AIM OF THE TASK:
Going through the data below, copy out each line where the word "lines" shows up.
★ ★ ★ ★
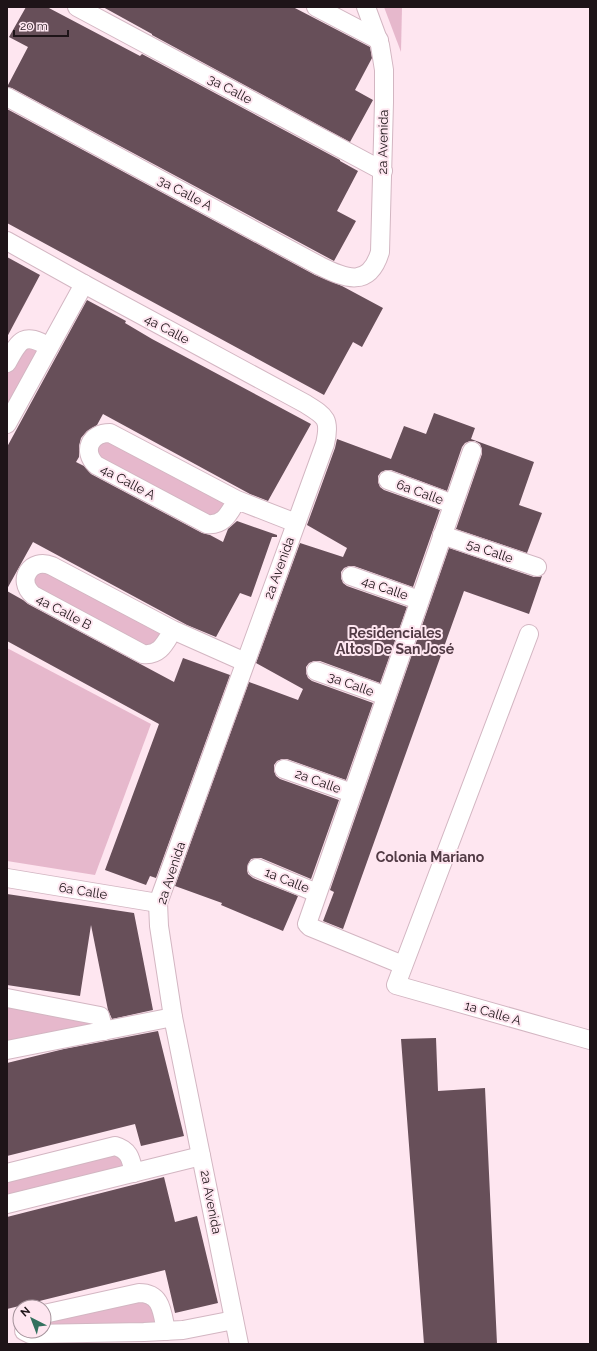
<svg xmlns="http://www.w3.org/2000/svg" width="597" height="1351" viewBox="0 0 597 1351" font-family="Raleway,sans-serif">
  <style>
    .green { fill: #e6b8cc }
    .building { fill: #674f59 }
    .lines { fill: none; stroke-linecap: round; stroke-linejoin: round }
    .street-casing { stroke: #d3b6c2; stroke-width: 20 }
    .street { stroke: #fff; stroke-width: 18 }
    .labels { text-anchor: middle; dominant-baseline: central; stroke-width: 4; stroke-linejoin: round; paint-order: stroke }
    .street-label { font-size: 13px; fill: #1e1418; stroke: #fee6f0 }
    .neighbourhood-label { font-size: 14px; font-weight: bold; fill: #523b45; stroke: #fee6f0 }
  </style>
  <rect width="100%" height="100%" fill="#fee6f0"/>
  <!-- green -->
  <g class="green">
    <path d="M384 7H402L401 52Z"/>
    <path d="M16 347H49L7 424V363Z"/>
    <path d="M98 435 237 500 218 523 101 468 90 444Z"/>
    <path d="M34 565 173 630 159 651 33 595Z"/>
    <path d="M7 648 151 724 95 875 7 861Z"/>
    <path d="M7 998 100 1016 104 1031 7 1050Z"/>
    <path d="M110 1147 134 1173 7 1204V1173Z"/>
    <path d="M145 1293 166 1331H44V1314Z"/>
  </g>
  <!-- building -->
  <g class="building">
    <path d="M26 7H47L140 56 142 54 340 160V161L358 171 337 211 356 221 334 261 12 88 7 87 28 47 9 37Z"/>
    <path d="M103 7H293L370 47 372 58 355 90 373 100 350 142 152 35V34Z"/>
    <path d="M7 109 315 275 342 286 383 308 362 347 353 342 324 395 7 223Z"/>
    <path d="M7 257 40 275 7 337Z"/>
    <path d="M87 300 126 321 125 323 152 339 311 424 268 501 250 494 103 414 97 425 87 431 81 438 79 446V457L76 462 84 466 91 474 202 533 210 535 223 542 228 529 237 521 277 535V537H272L251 597 240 593 216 637 187 625 33 542 7 589V447Z"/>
    <path d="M434 413 475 428 471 439 534 462 519 505 542 513 527 553 456 529 482 454V449L480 444 475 441H470L465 443 462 447 447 491 391 470H386L381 472 378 476V482L380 487 384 490 440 510 413 587 354 566H349L344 568 341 572V578L343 583 347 586 407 607 380 683 320 661H314L309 663 306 667V673L308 678 312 681 373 703 346 780 287 759H282L277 761 274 765V771L276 776 280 779 339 800 311 879 261 858H256L251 859 248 864 247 870 248 874 253 878 298 896 283 931 221 905 222 903 175 886 249 682 298 700 303 689 256 663 300 543 343 557 347 548 307 525 335 448 337 439 391 459 404 426 426 434Z"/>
    <path d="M449 548 534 577H539L542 576 529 614 464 591 343 929 323 921 334 892 330 890Z"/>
    <path d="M7 591 23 600 28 604 174 682 183 658 230 675 156 878 150 876 146 885 105 870 159 724 7 641Z"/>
    <path d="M7 894 134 913 153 1010 112 1019 108 1010 91 925 80 996 7 985Z"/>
    <path d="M158 1031 184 1136 141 1146 135 1124 7 1156V1063L64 1049Z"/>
    <path d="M436 1038 438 1091 485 1088 497 1344H424L401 1039Z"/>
    <path d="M164 1177 175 1222 197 1216 218 1303 175 1313 165 1270 7 1309V1217Z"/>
  </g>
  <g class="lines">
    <!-- street casing -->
    <g class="street-casing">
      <g id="street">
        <path d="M77 7 383 171"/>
        <path d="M316 7 379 40"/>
        <path d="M7 97 320 266C346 279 369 288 380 252L384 102V70L380 45 366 7"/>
        <path d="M7 241 84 284 304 403C325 416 331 418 325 444L158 903 159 926 173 1017 239 1344"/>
        <path d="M7 363C19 341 23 331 49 347"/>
        <path d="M7 424 84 284"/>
        <path d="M388 480 453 504"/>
        <path d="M237 500C229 513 224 526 207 524L96 465C82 451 90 433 110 433L237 500 296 523"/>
        <path d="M442 535 537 567"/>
        <path d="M351 576 419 600"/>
        <path d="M173 630C165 643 160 656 143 654L33 595C16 580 31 557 52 566L173 630 245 662"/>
        <path d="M529 634 396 985 590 1040"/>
        <path d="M316 671 386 696"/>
        <path d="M284 769 352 793"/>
        <path d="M257 868 317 893"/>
        <path d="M7 878 158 903"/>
        <path d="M403 965 310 927 307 924 308 921 472 451"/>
        <path d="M7 998 100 1016 104 1031"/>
        <path d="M7 1050 173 1017"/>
        <path d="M7 1173 115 1146C130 1150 131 1160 134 1173"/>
        <path d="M7 1204 201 1156"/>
        <path d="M44 1314 139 1293C162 1293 162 1312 166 1331"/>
        <path d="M24 1331 30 1334 144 1332 183 1330 234 1320"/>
      </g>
    </g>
    <!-- street -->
    <use href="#street" class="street"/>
  </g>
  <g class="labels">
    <!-- street labels -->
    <g class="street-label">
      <text transform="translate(230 89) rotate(28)">3a Calle</text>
      <text transform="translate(383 142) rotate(-89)">2a Avenida</text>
      <text transform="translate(185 193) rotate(28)">3a Calle A</text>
      <text transform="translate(167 329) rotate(28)">4a Calle</text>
      <text transform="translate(128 482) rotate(28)">4a Calle A</text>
      <text transform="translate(420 492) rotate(20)">6a Calle</text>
      <text transform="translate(490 551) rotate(19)">5a Calle</text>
      <text transform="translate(279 568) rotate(-70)">2a Avenida</text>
      <text transform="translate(385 588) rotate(19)">4a Calle</text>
      <text transform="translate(64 612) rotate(28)">4a Calle B</text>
      <text transform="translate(351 684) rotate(20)">3a Calle</text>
      <text transform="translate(318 781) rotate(20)">2a Calle</text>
      <text transform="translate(171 873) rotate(-72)">2a Avenida</text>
      <text transform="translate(287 880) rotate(22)">1a Calle</text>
      <text transform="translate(83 891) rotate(9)">6a Calle</text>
      <text transform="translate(493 1013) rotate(16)">1a Calle A</text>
      <text transform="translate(211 1202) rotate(79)">2a Avenida</text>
    </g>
    <!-- neighbourhood labels -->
    <g class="neighbourhood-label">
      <text x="395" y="633">Residenciales<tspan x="395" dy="16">Altos De San José</tspan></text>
      <text x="430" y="857">Colonia Mariano</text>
    </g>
  </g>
  <!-- border -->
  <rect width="597" height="1351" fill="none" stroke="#1e1418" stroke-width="16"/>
  <!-- north arrow -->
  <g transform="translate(32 1319) rotate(318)"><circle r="19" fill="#fee6f0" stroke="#a4929a"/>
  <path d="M0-3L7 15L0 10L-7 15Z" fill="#32715e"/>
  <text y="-6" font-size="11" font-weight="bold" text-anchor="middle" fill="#1e1418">N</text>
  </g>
  <!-- scale -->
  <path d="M14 30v6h54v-6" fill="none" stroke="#1e1418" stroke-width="2"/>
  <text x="20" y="30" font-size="12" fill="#1e1418" stroke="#fee6f0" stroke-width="3" paint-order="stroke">20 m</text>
</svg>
★ ★ ★ ★
ANSWER TO THIS EXERCISE:
    .lines { fill: none; stroke-linecap: round; stroke-linejoin: round }
  <g class="lines">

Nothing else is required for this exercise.